Protecting Secrets And Critical Resources With Terraform

A quick guide to the Terraform “lifecycle” and how to prevent embarrassing deployment incidents with it

Edoardo Nosotti
May 21, 2020 · 5 min read
Photo by Jason Briscoe on Unsplash

When I attended to AWS re:Invent 2017 in Las Vegas I had a clear feeling that everything in there was about serverless. Sessions regarding serverless computing and managed services were scheduled in the biggest and fanciest conference rooms available and were literally packed with people. Seats for sessions were reserved with severals months notice and people queued outside to wait for unclaimed spots.
Meanwhile, the adoption of containers had already been soaring for 3 years back then and it scored an impressive +75% in 2018.

The whole shift to serverless, containerization and DevOps practices made it so that we deal with many more configurations than actual systems today and this is clearly reflected into “Infrastructure as Code” scripts. You can deploy a whole microservices-based application running on a serverless computing platform with Terraform only, or spin up a container orchestration platform and deploy containerized apps on it.
Applications require configurations and most likely some of the parameters are “sensitive data” (API keys, authorization tokens, encryption keys, sahred secrets, certificates…), often referred to as secrets.

Whether you are working alone or in a team, you need to backup your IaC scripts somewhere, hopefully in a Version Control System. Configurations in general and secrets in particular, though, are NOT meant to be stored in VCSs.
Ultimately, some VCS and CI services providers do offer secrets-management features on their platforms, but to this date I have only heard people recommending against that.

There are scripts out there scanning public repositories for misplaced credentials. Leave some AWS credentials there and you will soon be paying for somebody else’s botnet. You might even be questioned by the authorities, should that botnet mess with the wrong systems.

…so what?

The quite obvious first step is to create secrets with Terraform and assign empty or placeholder values to them. The actual values can be set after the initial deployment, by different means.

How do you prevent Terraform to overwrite the values and revert them to the placeholder values each time you run it afterwards, to upgrade the infrastructure or fix it, maybe reverting accidental changes made outside of Terraform, though?
This question applies to other kinds of resources too. Resources such as Auto Scaling Groups are meant to change over time, in response to the needs of the services running of them. When you create an ASG you usually need to specify the minimum, maximum and desired amount of instances it should have. A newly deployed ASG will most likely NOT run at its maximum allowed capacity. So you don’t want Terraform to scale it back in when it’s under load and leave your users out in the cold, right?

It’s all about life…cycle choices.

The lifecycle directive changes the behaviour of Terraform for a specific resource. Using the ignore_changes directive within a lifecycle block, you can ask Terraform to create a resource and ignore changes to all or some of its configuration details afterwards. Look at following code snippet:

resource "aws_ssm_parameter" "database_connection_string" {
name = "/myapp/development/DATABASE_CONNECTION_STRING"
type = "SecureString"
tier = "Standard"
value = "temp"
key_id = ...

=== INFORMATION SHOWN ===

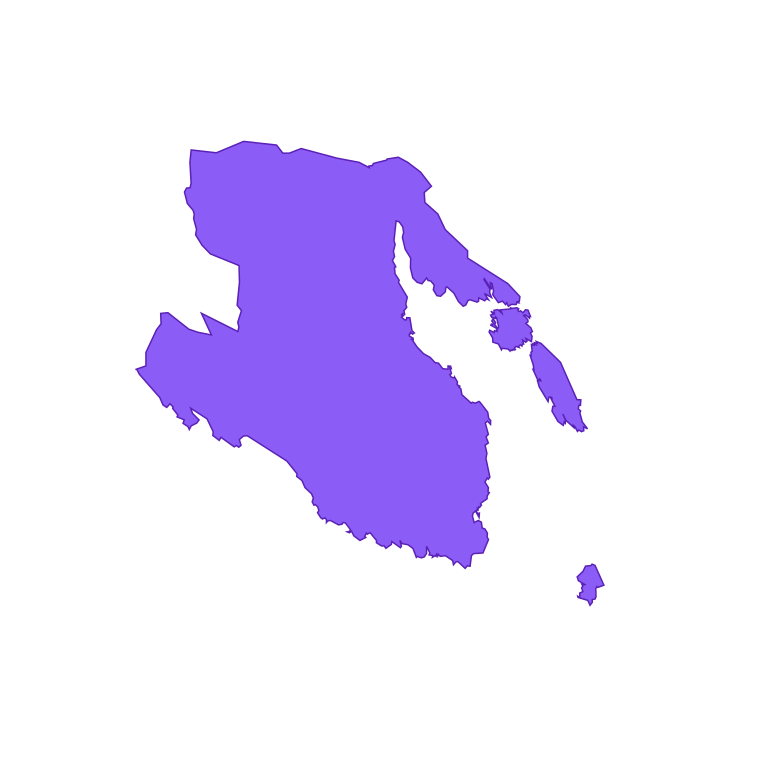 Strand nor, Rogaland, Norway, rotated 226°
{"feature_id": "86288312B48942403855190", "entity_name": "Strand nor", "entity_type": "district", "adm_level": 2, "iso_a3": "NOR", "parent_name": "Norway", "parent_adm1": "Rogaland", "projection": "natural_earth1", "projection_center": [5.968, 59.049], "detail": "fine", "context": "isolated", "style": "filled", "palette": "violet", "viewbox_px": 768, "rotation_deg": 226, "n_neighbors": 0, "source": "geoboundaries", "source_scale": "gbopen_adm2", "svg_char_len": 6158}
<svg xmlns="http://www.w3.org/2000/svg" viewBox="0 0 768 768"><g transform="rotate(226 384 384)"><path d="M686.3,407.9L678.4,398.5L662.6,384.9L659.9,380.9L662.1,378.0L660.7,373.8L650.4,367.9L641.5,367.3L637.9,365.4L635.3,362.0L625.4,356.5L622.2,352.1L610.2,349.5L598.1,349.5L569.9,362.0L557.5,350.6L542.7,333.1L535.8,332.4L530.0,321.7L525.7,319.1L523.3,315.3L561.7,301.8L539.2,293.9L550.3,286.2L558.9,281.7L585.4,278.1L589.9,272.4L582.2,265.5L581.0,257.9L572.1,234.7L562.4,225.3L567.1,215.2L566.4,216.4L561.1,214.8L530.0,213.3L522.5,210.5L518.1,211.4L518.4,216.3L514.0,216.4L513.2,215.0L505.0,214.2L504.1,212.3L497.0,215.4L495.3,212.1L489.5,213.4L486.5,212.3L487.8,216.2L486.0,222.1L486.6,226.0L495.7,225.8L500.9,228.1L481.9,232.5L468.3,228.0L465.9,225.1L457.9,226.3L458.9,229.7L442.8,232.6L442.3,235.1L439.4,235.6L439.2,238.6L444.5,241.3L444.2,246.7L441.8,249.7L396.1,260.6L379.8,259.1L378.2,257.0L371.6,257.9L364.3,255.2L355.4,255.6L351.1,254.0L349.1,250.5L345.5,249.4L344.7,250.9L341.7,251.0L338.2,249.2L337.6,246.8L331.8,245.6L329.6,246.0L328.7,248.5L326.4,248.4L324.4,246.4L324.6,248.3L323.0,250.7L314.3,253.4L312.3,256.3L312.9,258.2L310.9,259.7L302.7,258.7L301.9,256.9L303.2,254.9L300.9,255.9L300.7,258.4L295.7,256.8L288.2,258.0L286.3,264.3L287.8,264.3L289.0,267.8L287.6,267.7L286.7,270.7L276.7,269.9L275.1,268.3L269.3,269.7L267.4,271.7L264.5,271.2L263.5,277.8L265.2,280.2L254.8,282.1L255.1,283.8L260.5,286.8L256.5,286.2L251.7,289.6L245.5,290.6L236.8,286.8L236.8,288.2L233.0,290.1L231.6,293.1L232.6,297.0L237.7,301.9L230.6,299.6L229.8,297.7L226.8,299.9L225.7,298.4L225.1,301.3L223.8,301.7L224.9,303.4L222.8,302.9L224.0,304.7L221.0,304.7L217.8,308.9L209.3,310.7L205.7,308.4L206.1,311.9L205.0,313.8L195.0,314.3L195.3,317.7L193.1,319.3L199.8,327.7L199.8,330.6L193.7,337.8L199.5,351.1L202.2,351.8L204.9,354.8L209.6,355.9L212.2,354.6L217.0,358.1L220.4,357.0L221.7,352.6L227.6,355.9L229.2,358.4L229.1,361.6L222.0,359.7L225.3,363.5L224.3,361.1L228.5,362.1L228.8,363.7L227.2,364.1L228.6,363.9L229.3,364.5L228.5,364.4L229.8,366.9L228.8,367.0L229.2,370.0L230.7,370.1L230.9,371.6L229.8,378.4L231.8,380.4L232.7,384.3L234.2,383.9L236.9,387.1L243.4,388.5L244.6,393.0L243.1,392.9L243.4,395.4L259.6,405.6L262.7,409.9L269.7,414.2L269.1,418.1L275.1,420.7L275.3,424.1L285.6,429.8L285.4,432.7L281.0,432.6L283.7,435.4L286.7,435.5L291.6,439.0L304.0,440.4L305.5,440.2L306.8,436.3L309.5,434.9L309.6,433.4L322.2,432.6L327.1,435.9L330.0,435.8L329.8,437.0L332.8,436.1L334.5,438.3L337.4,439.0L340.0,439.6L339.4,438.8L342.2,437.2L345.1,437.8L344.6,439.7L349.7,442.5L348.4,443.1L350.5,444.3L352.5,442.6L350.2,440.3L354.2,436.9L361.2,437.7L363.8,435.6L371.1,435.7L378.3,433.5L387.7,433.5L394.6,434.7L396.4,436.7L395.9,435.2L397.0,434.7L397.1,436.6L400.8,435.6L402.2,436.6L401.6,438.6L403.5,438.9L400.0,439.3L399.6,441.3L403.0,441.2L413.7,448.6L416.0,446.4L414.6,444.7L415.7,443.4L419.9,443.0L419.7,445.5L421.5,444.6L421.8,446.2L419.9,447.3L422.9,449.3L423.3,453.6L426.4,455.2L430.3,461.1L447.0,465.0L448.1,467.0L455.6,468.5L460.5,472.5L460.1,473.9L466.9,475.8L468.4,480.2L472.9,482.9L476.6,488.9L480.2,490.8L492.9,506.0L490.3,507.4L491.2,507.7L484.1,506.7L479.4,503.4L476.7,499.1L466.3,492.9L456.0,490.6L449.2,483.7L440.3,478.4L434.1,478.5L429.7,480.9L430.6,488.3L427.9,487.6L425.6,489.2L420.2,488.8L417.5,484.9L410.8,483.4L407.8,485.7L407.7,492.1L410.6,495.7L409.9,496.8L400.9,497.4L391.5,494.8L384.9,495.0L384.0,497.6L385.7,502.5L384.8,504.4L378.3,507.8L377.8,509.5L380.1,512.0L373.9,514.3L374.1,517.0L372.0,517.7L379.3,519.1L371.4,521.5L376.1,523.3L378.8,526.2L389.8,528.5L390.1,529.3L377.3,527.1L383.0,530.8L381.2,531.5L374.7,527.3L372.8,524.3L363.1,522.8L361.2,526.8L356.6,526.6L357.2,528.8L353.5,527.4L352.7,531.0L349.4,534.2L350.3,536.1L348.9,537.2L350.4,537.2L349.3,538.6L352.5,542.5L370.3,542.8L416.5,531.6L421.8,536.7L452.5,535.3L468.9,540.8L486.2,539.5L493.8,546.0L493.3,555.5L511.0,557.5L527.2,555.0L537.2,551.8L543.7,542.5L543.3,541.3L550.0,529.6L549.2,527.5L551.3,524.4L550.0,523.6L560.7,520.1L579.2,507.0L610.9,488.0L615.8,476.3L620.3,471.6L630.5,472.7L656.0,451.6L666.8,424.0L686.3,407.9ZM236.2,483.1L229.7,484.2L231.4,487.3L229.9,487.2L231.8,489.4L238.2,491.8L231.6,489.6L220.7,490.3L222.6,491.5L220.5,491.7L215.5,490.2L215.5,492.3L212.6,492.9L211.6,495.3L214.5,497.7L210.4,499.3L219.0,500.3L227.1,504.8L228.0,506.7L231.1,506.5L233.3,509.4L232.2,510.5L235.9,514.6L238.7,511.9L277.0,526.0L304.0,525.2L308.8,523.1L306.8,522.3L308.8,521.2L307.0,520.6L308.5,520.2L307.0,519.4L308.8,519.6L307.5,518.8L310.3,519.1L308.1,518.6L310.0,517.5L304.5,513.2L304.8,511.9L302.1,509.4L303.0,509.0L294.2,504.7L290.2,501.8L291.0,501.3L281.5,497.9L279.3,497.8L279.5,499.6L277.4,499.1L279.3,497.0L280.7,497.2L274.2,493.7L257.4,489.8L260.0,493.5L258.0,495.4L256.7,494.7L257.5,494.0L249.3,491.5L250.7,490.0L247.8,486.0L236.2,483.1ZM333.3,494.1L327.0,492.2L327.6,493.8L322.9,497.6L320.2,497.5L320.5,498.1L319.2,499.4L319.5,499.9L317.6,501.8L317.6,502.5L319.0,502.2L319.5,504.9L316.4,506.6L317.8,506.9L317.3,509.3L315.5,509.6L316.5,511.2L315.7,512.1L319.3,514.2L315.6,514.9L315.5,516.7L318.1,517.6L312.1,519.5L315.4,523.6L319.1,524.9L318.6,527.1L322.5,528.7L329.0,528.1L328.8,530.9L330.4,532.1L336.3,532.2L335.6,533.7L330.4,534.4L331.5,535.4L330.7,536.2L337.1,538.9L339.1,537.4L338.7,533.5L341.7,533.1L342.5,531.4L344.4,531.6L344.5,533.1L346.5,532.6L350.0,528.0L351.4,528.3L350.1,527.2L356.6,519.1L354.2,518.6L352.9,518.0L358.5,517.5L360.6,514.3L358.0,512.4L362.1,511.5L358.4,511.1L359.5,508.5L357.0,507.8L353.9,509.6L354.9,510.9L353.4,511.0L345.5,506.2L344.8,504.4L350.0,505.0L350.5,506.9L355.2,507.9L354.5,505.3L351.8,505.0L351.2,503.1L352.5,502.8L352.1,501.7L346.3,503.5L343.3,502.0L345.6,500.5L344.5,499.0L349.2,497.4L348.4,495.7L341.7,494.2L338.5,491.4L333.3,494.1ZM95.7,375.3L86.8,380.3L81.7,378.5L82.2,382.1L84.3,384.1L82.7,386.4L83.7,388.7L89.8,394.3L90.4,396.4L89.2,396.4L86.5,402.4L106.9,409.8L109.9,408.5L109.7,406.6L113.0,402.5L111.0,397.0L111.1,389.0L107.4,387.2L100.2,389.2L100.4,388.6L102.3,387.6L102.2,387.3L100.9,387.6L102.1,387.1L100.5,386.7L100.1,384.5L96.5,382.8L97.7,379.6L94.2,376.4L96.7,375.9L95.7,375.3Z" fill="#8b5cf6" stroke="#5b21b6" stroke-width="1.5"/></g></svg>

=== TASK 1 ===
In the Terraform article, which directive inside a lifecycle block makes Terraform ignore later changes to a resource's configuration?
=== TASK 2 ===
Please condense the paragraph in the Terraform article that opens with "This question applies to other kinds of resources too," keeping its main facts.
The material has nothing to do with the Terraform article.

=== RESPONSE 1 ===
The ignore_changes directive.

=== RESPONSE 2 ===
The same concern applies to other resources, such as Auto Scaling Groups, which change over time as service needs shift. An ASG is created with a minimum, maximum and desired instance count, and a new one likely won't run at maximum capacity. You don't want Terraform scaling it back in while it's under load and leaving users stranded.